With some financial support from NASA, researchers at Missouri S&T’s Laser Aided Manufacturing Process (LAMP) Laboratory are running computer simulations of processes that could be used to produce stronger, more durable materials to be used in aerospace design. According to Dr. Frank Liou, director of the LAMP center and the Michael and Joyce Bytnar Professor of Product Innovation and Creativity, the project may also involve fabricating some of those new materials.
Dr. Liou and his colleagues have been developing additive manufacturing techniques for more than a decade, specifically working with the direct metal laser sintering method of converting CAD designs into metal parts. The process involves using high-powered lasers to melt particles of powdered materials as they exit a nozzle, creating three-dimensional shapes. The technique is similar to 3-D printing, which is the term that describes other techniques in which CAD data is used to define a shape that is built by different technologies (stereo lithography, for example.)
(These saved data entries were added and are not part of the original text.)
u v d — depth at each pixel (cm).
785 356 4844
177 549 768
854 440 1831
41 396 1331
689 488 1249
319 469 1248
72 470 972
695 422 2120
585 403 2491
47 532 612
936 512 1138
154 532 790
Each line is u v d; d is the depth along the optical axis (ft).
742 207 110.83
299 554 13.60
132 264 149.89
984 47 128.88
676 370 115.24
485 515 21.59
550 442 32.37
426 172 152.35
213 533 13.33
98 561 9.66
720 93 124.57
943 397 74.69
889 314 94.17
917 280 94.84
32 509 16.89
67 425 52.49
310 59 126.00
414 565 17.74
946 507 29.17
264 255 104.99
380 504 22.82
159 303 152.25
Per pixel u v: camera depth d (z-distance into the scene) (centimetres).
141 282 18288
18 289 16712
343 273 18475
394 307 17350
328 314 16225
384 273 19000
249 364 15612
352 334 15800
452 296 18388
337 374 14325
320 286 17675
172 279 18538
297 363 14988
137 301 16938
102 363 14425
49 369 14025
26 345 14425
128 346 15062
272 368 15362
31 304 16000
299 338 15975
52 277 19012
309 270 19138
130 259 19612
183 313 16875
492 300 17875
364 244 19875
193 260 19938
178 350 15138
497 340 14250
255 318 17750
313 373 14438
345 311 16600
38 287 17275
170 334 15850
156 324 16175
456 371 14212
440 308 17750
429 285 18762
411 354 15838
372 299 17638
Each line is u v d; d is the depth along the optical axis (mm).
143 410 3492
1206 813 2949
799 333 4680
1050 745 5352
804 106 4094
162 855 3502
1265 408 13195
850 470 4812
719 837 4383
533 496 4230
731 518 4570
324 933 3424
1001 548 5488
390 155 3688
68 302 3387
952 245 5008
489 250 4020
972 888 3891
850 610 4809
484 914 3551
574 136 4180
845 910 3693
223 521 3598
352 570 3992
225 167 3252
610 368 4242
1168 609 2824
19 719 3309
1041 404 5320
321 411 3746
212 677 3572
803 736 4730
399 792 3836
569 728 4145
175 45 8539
Laser sintering is the same process that researchers at Case Western Reserve University are using to develop die design and repair techniques, a project that earned support from the National Additive Manufacturing Innovation Institute.
Liou pointed out that additive technologies can be applied in numerous ways across a range of manufacturing sectors, to produce large-scale designs like aerospace parts to minuscule structures in bioengineered materials for use as surgical implants. For some applications, additive manufacturing can produce a denser, stronger material than conventional methods (e.g., milling, machining or forging.) Liou, who also directs Missouri S&T’s manufacturing engineering program, said the steel parts the have produced using laser sintering are 10% stronger than a comparable structure would be if it had been machined from a steel workpiece.
In the research study, Liou is combining additive manufacturing with more conventional approaches to creating materials. He calls the approach “hybrid manufacturing.” The Missouri S&T researchers are taking the additive manufacturing route to produce aerospace components from two different metals – e.g., steel and copper – and then finishing the parts using CNC machining.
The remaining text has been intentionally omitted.